BEGIN
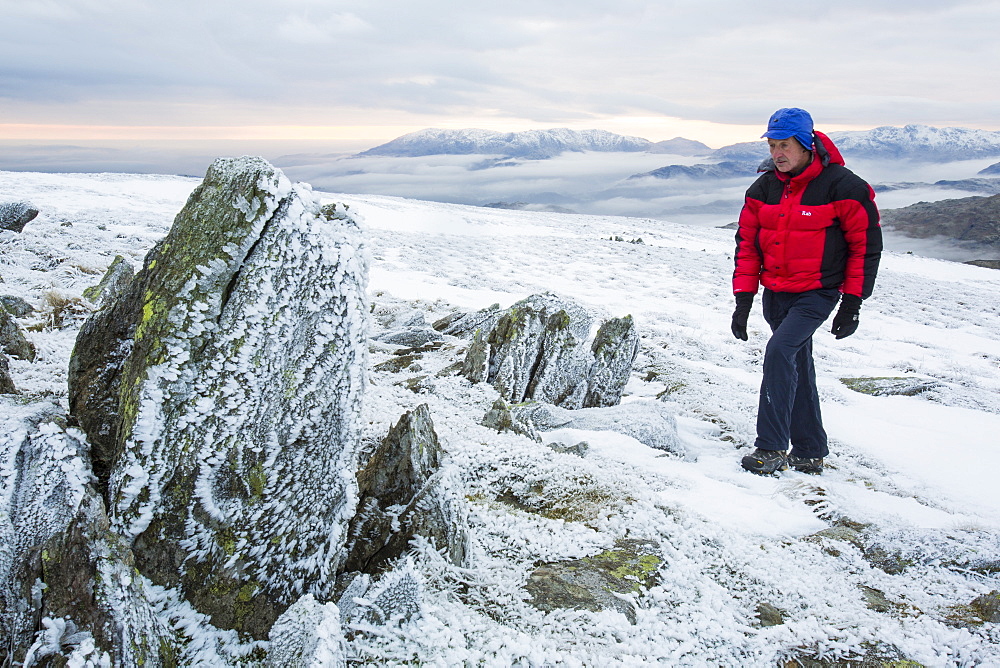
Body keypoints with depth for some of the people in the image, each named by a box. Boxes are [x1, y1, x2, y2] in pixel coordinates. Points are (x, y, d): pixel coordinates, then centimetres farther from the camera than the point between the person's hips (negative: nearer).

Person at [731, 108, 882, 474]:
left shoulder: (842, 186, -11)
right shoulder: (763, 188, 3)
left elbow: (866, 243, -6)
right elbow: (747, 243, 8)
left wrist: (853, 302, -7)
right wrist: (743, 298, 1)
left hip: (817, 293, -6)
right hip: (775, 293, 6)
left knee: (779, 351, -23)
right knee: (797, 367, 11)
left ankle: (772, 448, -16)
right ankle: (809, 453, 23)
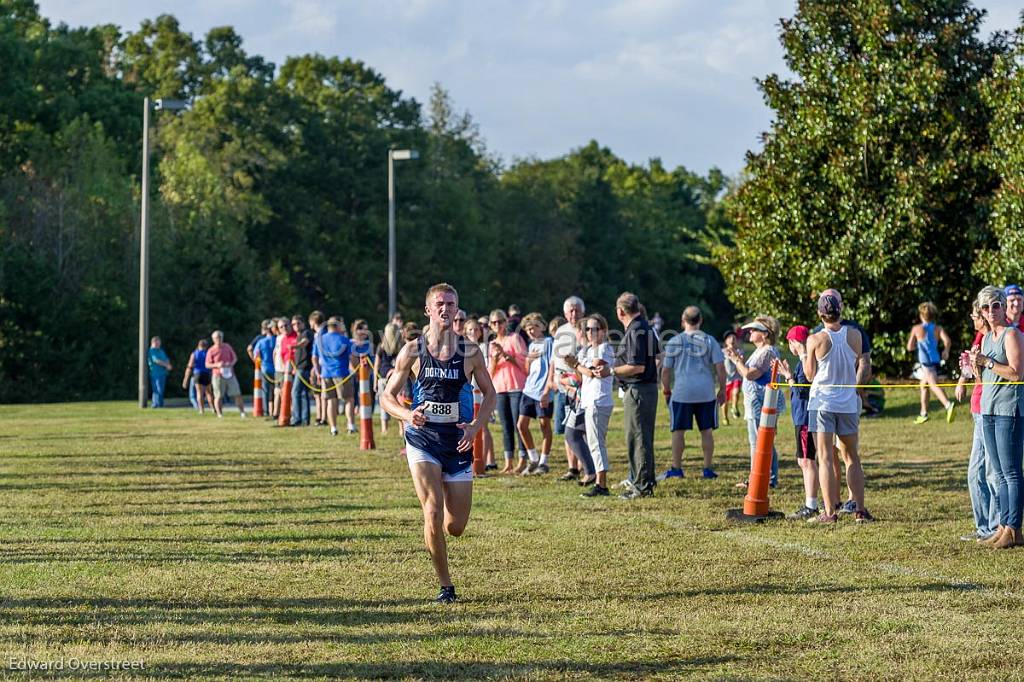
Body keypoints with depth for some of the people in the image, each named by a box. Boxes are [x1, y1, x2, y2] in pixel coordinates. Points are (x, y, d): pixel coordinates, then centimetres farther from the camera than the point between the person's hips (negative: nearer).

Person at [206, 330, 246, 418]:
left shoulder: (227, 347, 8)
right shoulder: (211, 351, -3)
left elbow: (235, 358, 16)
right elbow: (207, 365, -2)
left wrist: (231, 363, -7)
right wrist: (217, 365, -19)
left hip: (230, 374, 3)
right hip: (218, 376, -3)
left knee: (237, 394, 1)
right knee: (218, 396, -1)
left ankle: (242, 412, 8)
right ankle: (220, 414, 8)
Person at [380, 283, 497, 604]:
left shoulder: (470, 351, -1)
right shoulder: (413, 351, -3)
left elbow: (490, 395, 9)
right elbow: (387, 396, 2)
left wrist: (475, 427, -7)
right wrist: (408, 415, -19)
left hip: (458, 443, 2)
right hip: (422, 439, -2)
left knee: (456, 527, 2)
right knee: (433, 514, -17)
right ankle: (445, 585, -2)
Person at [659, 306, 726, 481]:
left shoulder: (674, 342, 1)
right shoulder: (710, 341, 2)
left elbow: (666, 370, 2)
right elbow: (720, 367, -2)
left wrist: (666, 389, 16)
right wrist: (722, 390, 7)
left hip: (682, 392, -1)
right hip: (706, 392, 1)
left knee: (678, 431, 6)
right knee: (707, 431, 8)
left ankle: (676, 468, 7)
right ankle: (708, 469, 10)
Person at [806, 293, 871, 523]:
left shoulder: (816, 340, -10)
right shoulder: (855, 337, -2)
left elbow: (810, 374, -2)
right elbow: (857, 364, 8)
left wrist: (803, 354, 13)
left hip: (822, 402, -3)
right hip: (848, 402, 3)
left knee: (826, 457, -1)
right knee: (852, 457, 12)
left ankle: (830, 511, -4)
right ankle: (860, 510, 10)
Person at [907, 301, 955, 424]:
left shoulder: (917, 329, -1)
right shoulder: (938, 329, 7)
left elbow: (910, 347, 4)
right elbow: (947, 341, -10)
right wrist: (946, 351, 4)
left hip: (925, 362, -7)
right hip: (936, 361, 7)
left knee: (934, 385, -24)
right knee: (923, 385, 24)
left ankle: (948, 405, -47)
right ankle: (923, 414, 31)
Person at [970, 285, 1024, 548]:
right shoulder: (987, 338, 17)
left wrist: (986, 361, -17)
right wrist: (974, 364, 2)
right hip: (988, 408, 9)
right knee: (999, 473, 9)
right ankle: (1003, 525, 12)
END
What to produce — Rewrite the records from the line containing "right hip: (218, 376, -3)" through the end of the records, swapping "ankle" for "foot" and leaving everything else unchanged.

Response for this exercise —
right hip: (218, 376, -3)
left knee: (237, 394, 1)
right knee: (218, 396, -1)
left foot: (242, 412, 8)
right foot: (220, 414, 8)
Person at [380, 283, 497, 604]:
left shoulder: (470, 351, -1)
right shoulder: (413, 351, -3)
left elbow: (490, 395, 9)
right elbow: (387, 396, 2)
left wrist: (475, 427, -7)
right wrist: (408, 415, -19)
left hip: (458, 443, 2)
right hip: (422, 439, -2)
left knee: (456, 527, 2)
right knee: (433, 514, -17)
right foot: (445, 585, -2)
Person at [659, 306, 726, 481]:
left shoulder: (674, 342, 1)
right shoulder: (710, 341, 2)
left elbow: (666, 370, 2)
right elbow: (720, 367, -2)
left wrist: (666, 389, 16)
right wrist: (722, 390, 7)
left hip: (682, 392, -1)
right hip: (706, 392, 1)
left knee: (678, 431, 6)
right knee: (707, 431, 8)
left foot: (676, 468, 7)
right foot: (708, 469, 10)
Person at [806, 293, 871, 523]:
left shoulder: (816, 340, -10)
right shoulder: (855, 337, -2)
left elbow: (810, 374, -2)
right elbow: (857, 364, 8)
left wrist: (803, 354, 13)
left hip: (822, 402, -3)
right hip: (848, 402, 3)
left knee: (826, 457, -1)
right knee: (852, 457, 12)
left foot: (830, 511, -4)
right foot: (860, 510, 10)
Person at [907, 301, 955, 424]:
left shoulder: (917, 329, -1)
right shoulder: (938, 329, 7)
left elbow: (910, 347, 4)
right elbow: (947, 341, -10)
right wrist: (946, 351, 4)
left hip: (925, 362, -7)
right hip: (936, 361, 7)
left knee: (934, 385, -24)
right knee: (923, 385, 24)
left foot: (948, 405, -47)
right foot: (923, 414, 31)
Person at [970, 285, 1024, 548]:
right shoulder: (987, 338, 17)
left wrist: (986, 361, -17)
right wrist: (974, 364, 2)
right hip: (988, 408, 9)
right knee: (999, 473, 9)
right foot: (1003, 525, 12)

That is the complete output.